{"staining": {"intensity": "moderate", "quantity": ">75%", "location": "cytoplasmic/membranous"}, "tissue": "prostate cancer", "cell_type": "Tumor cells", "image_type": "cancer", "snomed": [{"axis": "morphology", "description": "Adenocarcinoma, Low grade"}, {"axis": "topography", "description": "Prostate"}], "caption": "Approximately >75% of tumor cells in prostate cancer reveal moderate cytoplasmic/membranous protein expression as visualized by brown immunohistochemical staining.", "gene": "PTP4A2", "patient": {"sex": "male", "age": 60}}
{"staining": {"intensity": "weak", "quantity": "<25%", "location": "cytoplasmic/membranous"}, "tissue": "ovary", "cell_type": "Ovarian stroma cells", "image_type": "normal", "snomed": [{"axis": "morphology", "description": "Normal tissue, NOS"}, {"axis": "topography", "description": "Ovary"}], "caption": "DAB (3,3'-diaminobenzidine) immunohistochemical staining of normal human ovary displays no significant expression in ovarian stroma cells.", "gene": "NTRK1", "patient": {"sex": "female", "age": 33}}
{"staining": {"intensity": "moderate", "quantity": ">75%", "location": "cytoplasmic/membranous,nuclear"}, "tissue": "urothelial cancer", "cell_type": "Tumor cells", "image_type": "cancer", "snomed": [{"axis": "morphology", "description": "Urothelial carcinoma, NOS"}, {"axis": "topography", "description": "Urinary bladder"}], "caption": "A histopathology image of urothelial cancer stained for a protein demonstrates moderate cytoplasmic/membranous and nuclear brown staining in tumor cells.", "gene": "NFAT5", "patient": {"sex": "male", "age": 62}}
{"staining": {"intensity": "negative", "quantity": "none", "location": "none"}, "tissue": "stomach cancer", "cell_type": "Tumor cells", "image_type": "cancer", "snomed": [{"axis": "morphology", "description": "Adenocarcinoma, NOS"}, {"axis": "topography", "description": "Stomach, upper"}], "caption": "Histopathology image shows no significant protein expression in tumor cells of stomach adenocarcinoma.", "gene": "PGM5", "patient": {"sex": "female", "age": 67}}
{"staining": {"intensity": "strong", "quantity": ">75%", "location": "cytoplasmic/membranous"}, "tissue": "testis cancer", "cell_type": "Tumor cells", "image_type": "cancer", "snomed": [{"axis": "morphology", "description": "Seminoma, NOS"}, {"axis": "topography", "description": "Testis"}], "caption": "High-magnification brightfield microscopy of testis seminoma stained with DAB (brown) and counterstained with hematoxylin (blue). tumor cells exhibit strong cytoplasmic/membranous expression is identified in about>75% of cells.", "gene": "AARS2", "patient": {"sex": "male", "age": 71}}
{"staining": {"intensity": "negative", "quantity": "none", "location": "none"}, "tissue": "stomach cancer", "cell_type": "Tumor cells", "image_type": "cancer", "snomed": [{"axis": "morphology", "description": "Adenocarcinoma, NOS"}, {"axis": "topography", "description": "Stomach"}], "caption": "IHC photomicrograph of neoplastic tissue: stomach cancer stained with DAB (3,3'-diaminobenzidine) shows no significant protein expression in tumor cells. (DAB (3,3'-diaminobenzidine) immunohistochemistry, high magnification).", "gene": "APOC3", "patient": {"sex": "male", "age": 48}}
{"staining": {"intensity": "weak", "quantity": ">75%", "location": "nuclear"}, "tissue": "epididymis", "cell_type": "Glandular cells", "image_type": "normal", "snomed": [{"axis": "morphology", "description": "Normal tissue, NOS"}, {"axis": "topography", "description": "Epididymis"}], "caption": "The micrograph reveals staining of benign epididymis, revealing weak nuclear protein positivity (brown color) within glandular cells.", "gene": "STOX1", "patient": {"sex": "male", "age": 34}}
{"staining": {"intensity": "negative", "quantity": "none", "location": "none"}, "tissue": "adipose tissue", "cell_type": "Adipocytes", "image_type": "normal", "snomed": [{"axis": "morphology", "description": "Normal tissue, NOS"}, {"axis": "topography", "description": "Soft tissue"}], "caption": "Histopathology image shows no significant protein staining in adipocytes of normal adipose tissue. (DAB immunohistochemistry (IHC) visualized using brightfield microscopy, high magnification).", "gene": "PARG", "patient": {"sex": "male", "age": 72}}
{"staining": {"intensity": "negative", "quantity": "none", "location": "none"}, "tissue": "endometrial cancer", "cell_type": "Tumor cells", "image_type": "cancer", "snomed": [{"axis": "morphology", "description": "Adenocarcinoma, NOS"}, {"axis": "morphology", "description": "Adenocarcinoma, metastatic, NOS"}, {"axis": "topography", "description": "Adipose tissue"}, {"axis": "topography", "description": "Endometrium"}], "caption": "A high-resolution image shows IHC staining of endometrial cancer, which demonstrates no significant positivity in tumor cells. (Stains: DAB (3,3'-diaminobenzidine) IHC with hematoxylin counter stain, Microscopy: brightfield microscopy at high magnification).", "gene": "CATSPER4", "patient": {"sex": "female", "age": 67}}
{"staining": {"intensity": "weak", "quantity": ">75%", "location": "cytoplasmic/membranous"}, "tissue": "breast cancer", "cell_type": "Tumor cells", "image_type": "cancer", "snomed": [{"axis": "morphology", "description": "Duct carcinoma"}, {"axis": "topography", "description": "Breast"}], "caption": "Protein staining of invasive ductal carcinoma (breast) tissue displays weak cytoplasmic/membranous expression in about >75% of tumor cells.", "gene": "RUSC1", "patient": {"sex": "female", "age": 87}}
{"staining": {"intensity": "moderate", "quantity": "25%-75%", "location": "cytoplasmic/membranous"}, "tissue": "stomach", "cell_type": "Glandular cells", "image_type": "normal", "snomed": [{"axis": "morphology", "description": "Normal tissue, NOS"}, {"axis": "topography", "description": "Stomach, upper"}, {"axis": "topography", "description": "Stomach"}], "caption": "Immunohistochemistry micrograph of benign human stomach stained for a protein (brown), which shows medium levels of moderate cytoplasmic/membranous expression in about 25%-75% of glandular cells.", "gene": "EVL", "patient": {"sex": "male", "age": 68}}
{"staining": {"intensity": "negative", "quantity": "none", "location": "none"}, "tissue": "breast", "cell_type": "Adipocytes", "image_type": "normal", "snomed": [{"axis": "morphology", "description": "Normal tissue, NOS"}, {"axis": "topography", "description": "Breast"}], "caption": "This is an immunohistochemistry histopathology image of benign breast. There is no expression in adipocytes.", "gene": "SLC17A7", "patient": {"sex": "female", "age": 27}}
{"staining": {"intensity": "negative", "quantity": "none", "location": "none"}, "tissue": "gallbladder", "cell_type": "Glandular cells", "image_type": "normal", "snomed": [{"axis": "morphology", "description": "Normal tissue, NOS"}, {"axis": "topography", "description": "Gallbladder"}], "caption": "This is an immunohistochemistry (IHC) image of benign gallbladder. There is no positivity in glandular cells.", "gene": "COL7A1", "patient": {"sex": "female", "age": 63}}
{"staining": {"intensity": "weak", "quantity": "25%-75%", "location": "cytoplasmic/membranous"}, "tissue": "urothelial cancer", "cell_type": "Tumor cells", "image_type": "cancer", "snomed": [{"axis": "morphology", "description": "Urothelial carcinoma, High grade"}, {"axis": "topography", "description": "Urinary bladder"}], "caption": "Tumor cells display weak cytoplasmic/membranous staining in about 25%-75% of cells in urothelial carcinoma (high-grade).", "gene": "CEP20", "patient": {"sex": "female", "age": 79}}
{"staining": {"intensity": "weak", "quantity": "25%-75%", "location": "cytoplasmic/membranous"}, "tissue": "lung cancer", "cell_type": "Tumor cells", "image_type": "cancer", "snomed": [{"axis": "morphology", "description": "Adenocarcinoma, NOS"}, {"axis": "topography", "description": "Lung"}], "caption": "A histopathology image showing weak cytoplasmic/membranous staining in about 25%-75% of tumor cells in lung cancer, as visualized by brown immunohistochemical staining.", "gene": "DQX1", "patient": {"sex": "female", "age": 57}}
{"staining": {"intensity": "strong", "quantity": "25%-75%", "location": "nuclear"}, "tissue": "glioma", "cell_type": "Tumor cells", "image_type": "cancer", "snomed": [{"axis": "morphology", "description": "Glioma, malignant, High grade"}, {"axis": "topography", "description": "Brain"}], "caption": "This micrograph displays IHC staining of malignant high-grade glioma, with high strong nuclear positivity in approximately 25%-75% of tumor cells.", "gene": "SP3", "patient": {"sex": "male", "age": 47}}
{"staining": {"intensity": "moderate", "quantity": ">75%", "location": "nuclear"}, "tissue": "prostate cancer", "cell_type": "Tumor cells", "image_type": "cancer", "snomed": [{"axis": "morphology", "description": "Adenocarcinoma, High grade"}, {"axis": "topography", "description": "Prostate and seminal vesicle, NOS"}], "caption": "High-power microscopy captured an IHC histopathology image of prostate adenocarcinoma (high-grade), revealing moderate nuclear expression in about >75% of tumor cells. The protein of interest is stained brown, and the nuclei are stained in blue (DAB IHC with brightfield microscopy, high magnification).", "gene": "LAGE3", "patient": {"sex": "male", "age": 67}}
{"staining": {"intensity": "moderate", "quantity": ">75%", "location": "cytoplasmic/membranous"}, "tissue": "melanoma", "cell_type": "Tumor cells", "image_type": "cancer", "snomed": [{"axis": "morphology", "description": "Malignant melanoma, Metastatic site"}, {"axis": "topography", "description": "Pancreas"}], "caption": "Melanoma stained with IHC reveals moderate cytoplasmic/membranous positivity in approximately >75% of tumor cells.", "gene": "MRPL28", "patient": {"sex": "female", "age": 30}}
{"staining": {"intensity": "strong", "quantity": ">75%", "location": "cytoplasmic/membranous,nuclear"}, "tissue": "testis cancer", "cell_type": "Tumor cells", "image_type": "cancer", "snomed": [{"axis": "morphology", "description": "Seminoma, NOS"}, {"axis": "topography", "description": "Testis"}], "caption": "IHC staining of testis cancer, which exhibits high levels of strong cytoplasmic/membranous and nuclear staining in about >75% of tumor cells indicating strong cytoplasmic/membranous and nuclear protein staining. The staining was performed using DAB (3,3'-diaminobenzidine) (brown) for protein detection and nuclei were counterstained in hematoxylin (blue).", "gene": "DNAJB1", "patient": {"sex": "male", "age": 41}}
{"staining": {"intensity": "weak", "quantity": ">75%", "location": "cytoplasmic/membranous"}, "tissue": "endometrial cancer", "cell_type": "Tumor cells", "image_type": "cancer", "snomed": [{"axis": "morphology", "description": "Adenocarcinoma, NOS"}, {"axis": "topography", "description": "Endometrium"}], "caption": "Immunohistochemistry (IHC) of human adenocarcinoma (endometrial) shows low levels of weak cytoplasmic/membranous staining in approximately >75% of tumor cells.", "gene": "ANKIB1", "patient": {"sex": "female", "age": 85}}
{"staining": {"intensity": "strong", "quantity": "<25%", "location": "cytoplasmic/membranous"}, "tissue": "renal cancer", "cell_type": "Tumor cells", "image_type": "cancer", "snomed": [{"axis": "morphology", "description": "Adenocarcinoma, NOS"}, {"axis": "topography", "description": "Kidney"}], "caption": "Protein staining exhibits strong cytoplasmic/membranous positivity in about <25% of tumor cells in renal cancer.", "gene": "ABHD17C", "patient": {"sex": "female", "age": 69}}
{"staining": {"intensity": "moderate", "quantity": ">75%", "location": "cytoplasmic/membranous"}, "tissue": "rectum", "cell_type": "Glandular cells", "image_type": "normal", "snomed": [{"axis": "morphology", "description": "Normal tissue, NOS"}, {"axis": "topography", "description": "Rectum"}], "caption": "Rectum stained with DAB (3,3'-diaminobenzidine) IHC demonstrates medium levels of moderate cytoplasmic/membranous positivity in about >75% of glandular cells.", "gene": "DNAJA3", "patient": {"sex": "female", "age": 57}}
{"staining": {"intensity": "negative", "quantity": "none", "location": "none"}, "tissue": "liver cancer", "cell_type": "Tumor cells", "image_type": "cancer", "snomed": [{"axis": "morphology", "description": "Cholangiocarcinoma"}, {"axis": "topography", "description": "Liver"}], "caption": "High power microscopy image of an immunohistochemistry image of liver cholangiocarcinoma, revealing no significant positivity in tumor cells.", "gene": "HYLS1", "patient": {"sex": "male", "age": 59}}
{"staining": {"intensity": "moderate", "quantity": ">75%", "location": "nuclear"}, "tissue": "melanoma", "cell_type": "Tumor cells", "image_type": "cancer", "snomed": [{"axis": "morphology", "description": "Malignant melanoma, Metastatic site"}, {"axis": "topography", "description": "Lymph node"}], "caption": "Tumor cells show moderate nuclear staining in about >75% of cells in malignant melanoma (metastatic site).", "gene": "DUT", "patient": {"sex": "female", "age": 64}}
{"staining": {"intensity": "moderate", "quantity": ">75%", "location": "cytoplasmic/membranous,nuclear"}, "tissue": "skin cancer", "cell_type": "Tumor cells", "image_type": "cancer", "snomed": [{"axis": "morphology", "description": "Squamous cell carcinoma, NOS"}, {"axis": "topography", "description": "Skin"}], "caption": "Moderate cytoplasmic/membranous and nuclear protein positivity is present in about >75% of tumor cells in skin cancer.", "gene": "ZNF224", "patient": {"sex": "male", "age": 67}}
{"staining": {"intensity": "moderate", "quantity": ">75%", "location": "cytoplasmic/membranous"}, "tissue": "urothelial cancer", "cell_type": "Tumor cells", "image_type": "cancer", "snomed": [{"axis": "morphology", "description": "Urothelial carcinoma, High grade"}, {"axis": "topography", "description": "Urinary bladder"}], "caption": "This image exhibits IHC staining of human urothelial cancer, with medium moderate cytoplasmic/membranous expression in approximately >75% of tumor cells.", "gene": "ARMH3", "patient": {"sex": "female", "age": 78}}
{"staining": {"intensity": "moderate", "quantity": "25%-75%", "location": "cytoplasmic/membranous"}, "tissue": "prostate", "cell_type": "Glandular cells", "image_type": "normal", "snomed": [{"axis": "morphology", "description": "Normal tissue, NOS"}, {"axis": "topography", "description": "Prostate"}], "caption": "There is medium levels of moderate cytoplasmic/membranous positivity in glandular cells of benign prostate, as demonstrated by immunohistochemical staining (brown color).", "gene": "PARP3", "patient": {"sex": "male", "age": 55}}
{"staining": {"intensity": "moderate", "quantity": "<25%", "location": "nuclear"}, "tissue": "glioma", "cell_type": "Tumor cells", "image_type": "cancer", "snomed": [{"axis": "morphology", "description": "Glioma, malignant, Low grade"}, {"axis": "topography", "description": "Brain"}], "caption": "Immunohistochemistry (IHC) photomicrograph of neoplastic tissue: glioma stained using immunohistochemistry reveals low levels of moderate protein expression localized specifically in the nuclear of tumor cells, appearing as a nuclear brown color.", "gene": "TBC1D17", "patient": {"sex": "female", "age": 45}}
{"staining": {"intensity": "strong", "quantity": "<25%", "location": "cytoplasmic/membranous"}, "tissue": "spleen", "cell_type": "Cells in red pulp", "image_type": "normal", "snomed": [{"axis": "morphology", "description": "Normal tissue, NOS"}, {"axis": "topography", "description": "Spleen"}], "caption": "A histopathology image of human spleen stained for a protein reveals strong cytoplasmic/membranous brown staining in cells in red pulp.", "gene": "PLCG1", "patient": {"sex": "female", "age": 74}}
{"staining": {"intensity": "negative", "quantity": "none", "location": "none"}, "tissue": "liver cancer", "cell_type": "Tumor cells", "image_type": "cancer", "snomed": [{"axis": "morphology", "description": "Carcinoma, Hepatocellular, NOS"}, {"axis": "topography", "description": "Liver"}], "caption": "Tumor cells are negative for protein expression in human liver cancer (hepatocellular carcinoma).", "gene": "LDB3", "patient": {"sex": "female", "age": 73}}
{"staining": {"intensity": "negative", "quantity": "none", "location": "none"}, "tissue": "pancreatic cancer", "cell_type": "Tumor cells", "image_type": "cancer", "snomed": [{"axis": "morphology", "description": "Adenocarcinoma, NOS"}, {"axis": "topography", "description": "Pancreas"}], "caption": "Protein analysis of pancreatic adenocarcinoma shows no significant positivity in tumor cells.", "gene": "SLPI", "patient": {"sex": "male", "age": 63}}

○ ○ ○ ○ ○

What you will do:
The first line of the listing above through the line containing "image of urothelial": print exactly that, both ends included.

Result for this exercise:
{"staining": {"intensity": "moderate", "quantity": ">75%", "location": "cytoplasmic/membranous"}, "tissue": "prostate cancer", "cell_type": "Tumor cells", "image_type": "cancer", "snomed": [{"axis": "morphology", "description": "Adenocarcinoma, Low grade"}, {"axis": "topography", "description": "Prostate"}], "caption": "Approximately >75% of tumor cells in prostate cancer reveal moderate cytoplasmic/membranous protein expression as visualized by brown immunohistochemical staining.", "gene": "PTP4A2", "patient": {"sex": "male", "age": 60}}
{"staining": {"intensity": "weak", "quantity": "<25%", "location": "cytoplasmic/membranous"}, "tissue": "ovary", "cell_type": "Ovarian stroma cells", "image_type": "normal", "snomed": [{"axis": "morphology", "description": "Normal tissue, NOS"}, {"axis": "topography", "description": "Ovary"}], "caption": "DAB (3,3'-diaminobenzidine) immunohistochemical staining of normal human ovary displays no significant expression in ovarian stroma cells.", "gene": "NTRK1", "patient": {"sex": "female", "age": 33}}
{"staining": {"intensity": "moderate", "quantity": ">75%", "location": "cytoplasmic/membranous,nuclear"}, "tissue": "urothelial cancer", "cell_type": "Tumor cells", "image_type": "cancer", "snomed": [{"axis": "morphology", "description": "Urothelial carcinoma, NOS"}, {"axis": "topography", "description": "Urinary bladder"}], "caption": "A histopathology image of urothelial cancer stained for a protein demonstrates moderate cytoplasmic/membranous and nuclear brown staining in tumor cells.", "gene": "NFAT5", "patient": {"sex": "male", "age": 62}}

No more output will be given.